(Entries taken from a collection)
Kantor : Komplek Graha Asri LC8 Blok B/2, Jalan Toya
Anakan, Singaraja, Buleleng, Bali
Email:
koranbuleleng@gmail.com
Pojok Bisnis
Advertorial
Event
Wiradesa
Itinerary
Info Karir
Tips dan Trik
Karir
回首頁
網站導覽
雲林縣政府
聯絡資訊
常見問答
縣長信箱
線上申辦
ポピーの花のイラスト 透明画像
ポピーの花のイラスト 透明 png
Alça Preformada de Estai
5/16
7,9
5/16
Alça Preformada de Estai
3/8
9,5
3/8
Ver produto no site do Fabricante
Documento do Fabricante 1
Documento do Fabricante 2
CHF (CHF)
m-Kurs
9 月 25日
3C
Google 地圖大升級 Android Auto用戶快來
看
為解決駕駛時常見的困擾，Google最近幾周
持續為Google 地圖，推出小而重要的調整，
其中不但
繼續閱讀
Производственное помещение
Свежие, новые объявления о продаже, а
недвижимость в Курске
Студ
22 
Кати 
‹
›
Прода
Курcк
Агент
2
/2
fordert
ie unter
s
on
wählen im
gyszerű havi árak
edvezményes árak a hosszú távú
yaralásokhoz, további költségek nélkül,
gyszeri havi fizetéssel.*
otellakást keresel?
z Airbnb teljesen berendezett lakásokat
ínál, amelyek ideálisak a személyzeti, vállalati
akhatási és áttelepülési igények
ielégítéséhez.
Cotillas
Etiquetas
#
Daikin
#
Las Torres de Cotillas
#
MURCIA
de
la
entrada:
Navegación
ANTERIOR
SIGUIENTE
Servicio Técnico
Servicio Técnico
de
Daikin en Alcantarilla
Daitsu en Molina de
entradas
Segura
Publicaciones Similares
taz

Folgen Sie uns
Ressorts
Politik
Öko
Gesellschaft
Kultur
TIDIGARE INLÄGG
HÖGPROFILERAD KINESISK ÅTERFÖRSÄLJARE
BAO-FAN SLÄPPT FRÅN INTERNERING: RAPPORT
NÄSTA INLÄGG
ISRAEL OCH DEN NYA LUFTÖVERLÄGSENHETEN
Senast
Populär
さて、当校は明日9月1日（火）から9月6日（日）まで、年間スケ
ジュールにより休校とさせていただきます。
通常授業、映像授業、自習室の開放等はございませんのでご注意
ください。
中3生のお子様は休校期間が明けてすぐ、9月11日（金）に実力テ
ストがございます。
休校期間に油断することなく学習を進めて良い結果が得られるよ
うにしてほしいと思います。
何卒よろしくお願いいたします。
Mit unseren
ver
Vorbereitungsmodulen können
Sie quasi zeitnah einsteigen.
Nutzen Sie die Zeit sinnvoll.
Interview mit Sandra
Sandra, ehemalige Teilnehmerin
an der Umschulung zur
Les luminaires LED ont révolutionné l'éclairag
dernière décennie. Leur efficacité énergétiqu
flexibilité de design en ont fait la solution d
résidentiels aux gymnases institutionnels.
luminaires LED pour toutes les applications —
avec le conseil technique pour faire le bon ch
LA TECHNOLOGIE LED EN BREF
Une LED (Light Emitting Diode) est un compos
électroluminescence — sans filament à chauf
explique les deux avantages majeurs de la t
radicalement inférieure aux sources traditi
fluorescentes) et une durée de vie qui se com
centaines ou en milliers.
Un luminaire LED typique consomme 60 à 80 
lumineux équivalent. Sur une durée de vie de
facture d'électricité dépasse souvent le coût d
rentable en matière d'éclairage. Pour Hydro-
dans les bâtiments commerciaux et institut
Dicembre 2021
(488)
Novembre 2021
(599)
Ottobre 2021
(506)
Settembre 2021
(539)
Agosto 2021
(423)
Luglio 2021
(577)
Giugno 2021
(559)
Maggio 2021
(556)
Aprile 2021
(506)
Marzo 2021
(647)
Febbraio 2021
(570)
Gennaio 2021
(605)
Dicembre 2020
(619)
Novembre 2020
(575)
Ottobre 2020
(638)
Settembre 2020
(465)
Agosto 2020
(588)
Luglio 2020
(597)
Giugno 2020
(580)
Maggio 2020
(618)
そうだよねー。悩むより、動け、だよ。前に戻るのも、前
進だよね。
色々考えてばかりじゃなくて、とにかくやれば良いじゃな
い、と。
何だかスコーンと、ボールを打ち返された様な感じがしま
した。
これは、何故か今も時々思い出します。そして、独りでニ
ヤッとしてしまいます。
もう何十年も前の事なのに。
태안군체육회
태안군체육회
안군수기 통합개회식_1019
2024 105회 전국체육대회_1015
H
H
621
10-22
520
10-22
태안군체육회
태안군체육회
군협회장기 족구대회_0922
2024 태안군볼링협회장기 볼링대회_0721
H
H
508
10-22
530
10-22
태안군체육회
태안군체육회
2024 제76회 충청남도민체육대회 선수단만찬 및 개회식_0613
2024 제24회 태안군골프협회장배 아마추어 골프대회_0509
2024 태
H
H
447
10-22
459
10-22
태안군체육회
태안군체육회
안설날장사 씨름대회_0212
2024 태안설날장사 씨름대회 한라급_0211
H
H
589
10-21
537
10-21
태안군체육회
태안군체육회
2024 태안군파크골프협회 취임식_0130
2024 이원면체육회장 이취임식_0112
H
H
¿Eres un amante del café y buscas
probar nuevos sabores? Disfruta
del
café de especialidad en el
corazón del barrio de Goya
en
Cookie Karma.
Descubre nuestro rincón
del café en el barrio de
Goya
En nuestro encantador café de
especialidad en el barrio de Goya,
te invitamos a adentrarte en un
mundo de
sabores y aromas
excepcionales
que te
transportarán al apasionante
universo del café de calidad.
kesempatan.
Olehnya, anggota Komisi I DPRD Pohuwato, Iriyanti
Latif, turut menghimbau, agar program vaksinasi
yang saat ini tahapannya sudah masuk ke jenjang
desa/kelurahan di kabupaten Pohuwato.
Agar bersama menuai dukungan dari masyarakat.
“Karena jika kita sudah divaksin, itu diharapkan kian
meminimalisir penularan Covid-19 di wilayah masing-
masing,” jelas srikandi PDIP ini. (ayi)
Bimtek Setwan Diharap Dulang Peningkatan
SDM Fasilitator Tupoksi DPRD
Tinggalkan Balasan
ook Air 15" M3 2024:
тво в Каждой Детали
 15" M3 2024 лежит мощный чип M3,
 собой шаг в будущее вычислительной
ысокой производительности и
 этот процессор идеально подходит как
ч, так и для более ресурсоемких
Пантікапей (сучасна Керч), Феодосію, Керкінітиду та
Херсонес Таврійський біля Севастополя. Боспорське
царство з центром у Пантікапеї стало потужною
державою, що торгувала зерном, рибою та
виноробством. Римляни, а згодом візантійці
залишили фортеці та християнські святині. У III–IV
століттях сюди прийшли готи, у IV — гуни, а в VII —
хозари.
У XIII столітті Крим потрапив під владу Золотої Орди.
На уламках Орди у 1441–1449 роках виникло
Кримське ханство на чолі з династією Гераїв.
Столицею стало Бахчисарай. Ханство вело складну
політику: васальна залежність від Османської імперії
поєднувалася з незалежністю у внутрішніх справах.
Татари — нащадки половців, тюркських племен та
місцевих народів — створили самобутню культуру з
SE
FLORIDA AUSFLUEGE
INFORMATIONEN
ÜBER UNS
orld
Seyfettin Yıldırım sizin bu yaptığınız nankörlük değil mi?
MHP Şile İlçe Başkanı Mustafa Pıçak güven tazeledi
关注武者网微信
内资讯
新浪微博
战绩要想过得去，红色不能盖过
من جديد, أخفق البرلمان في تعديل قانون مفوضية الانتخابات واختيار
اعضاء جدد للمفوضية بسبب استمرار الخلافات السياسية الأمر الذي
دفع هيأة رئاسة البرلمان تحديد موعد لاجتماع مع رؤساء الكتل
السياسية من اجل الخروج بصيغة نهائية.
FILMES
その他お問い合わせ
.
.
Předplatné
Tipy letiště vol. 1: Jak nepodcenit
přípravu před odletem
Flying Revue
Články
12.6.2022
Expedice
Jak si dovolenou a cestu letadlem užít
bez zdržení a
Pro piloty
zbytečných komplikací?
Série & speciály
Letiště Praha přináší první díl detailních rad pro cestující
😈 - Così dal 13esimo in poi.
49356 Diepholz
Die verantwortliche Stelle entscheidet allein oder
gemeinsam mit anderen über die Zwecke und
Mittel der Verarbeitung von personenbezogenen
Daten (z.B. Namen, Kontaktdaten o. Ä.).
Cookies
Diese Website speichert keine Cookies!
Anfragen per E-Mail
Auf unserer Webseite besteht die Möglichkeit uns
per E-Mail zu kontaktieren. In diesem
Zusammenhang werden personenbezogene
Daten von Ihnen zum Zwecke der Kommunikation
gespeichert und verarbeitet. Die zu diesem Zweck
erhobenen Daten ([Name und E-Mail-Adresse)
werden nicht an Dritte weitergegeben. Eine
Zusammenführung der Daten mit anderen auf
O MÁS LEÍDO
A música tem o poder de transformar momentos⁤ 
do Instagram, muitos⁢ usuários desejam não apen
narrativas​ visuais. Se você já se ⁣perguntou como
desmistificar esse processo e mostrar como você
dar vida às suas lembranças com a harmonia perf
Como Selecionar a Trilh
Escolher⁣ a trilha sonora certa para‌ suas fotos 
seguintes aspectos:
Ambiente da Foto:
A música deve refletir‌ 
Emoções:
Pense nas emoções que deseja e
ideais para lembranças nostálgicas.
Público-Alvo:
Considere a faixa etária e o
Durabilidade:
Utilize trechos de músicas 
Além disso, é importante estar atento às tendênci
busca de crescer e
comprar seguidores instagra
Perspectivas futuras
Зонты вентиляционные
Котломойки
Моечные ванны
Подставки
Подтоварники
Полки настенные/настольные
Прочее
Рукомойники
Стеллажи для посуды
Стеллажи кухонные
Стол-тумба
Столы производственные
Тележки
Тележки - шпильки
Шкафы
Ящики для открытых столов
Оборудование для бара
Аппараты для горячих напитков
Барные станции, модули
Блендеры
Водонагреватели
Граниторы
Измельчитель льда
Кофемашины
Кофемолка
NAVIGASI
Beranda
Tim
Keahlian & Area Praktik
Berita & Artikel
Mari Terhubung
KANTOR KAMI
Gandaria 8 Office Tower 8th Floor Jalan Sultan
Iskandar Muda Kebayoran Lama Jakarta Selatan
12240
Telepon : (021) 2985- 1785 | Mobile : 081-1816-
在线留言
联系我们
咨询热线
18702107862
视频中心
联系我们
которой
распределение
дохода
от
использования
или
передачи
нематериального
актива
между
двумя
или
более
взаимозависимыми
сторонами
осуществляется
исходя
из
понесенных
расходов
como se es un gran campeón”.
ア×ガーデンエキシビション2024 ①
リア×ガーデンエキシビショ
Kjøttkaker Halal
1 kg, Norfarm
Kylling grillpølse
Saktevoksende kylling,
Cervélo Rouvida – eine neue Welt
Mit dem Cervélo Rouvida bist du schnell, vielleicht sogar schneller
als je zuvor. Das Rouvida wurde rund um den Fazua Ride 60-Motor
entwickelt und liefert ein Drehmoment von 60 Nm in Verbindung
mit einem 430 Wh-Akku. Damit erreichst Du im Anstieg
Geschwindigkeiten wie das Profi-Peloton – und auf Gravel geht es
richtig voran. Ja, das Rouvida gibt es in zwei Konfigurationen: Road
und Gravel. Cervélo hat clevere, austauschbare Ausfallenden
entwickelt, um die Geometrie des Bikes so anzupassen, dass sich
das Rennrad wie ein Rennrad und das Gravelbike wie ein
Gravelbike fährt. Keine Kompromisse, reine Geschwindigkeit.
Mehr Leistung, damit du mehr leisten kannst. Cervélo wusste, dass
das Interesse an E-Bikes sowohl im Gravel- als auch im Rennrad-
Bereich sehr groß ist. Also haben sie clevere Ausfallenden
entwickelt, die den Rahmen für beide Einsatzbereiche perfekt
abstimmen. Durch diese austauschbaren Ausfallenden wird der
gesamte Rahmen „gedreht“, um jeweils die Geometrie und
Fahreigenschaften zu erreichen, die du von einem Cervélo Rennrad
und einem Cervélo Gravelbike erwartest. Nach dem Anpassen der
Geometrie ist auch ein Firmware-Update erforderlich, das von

WORK TASK:
Could you restate, word for word, the lines above from the one with "Série & speciály" to the one with "Mittel der Verarbeitung von personenbezogenen", both included?

RESULT:
Série & speciály
Letiště Praha přináší první díl detailních rad pro cestující
😈 - Così dal 13esimo in poi.
49356 Diepholz
Die verantwortliche Stelle entscheidet allein oder
gemeinsam mit anderen über die Zwecke und
Mittel der Verarbeitung von personenbezogenen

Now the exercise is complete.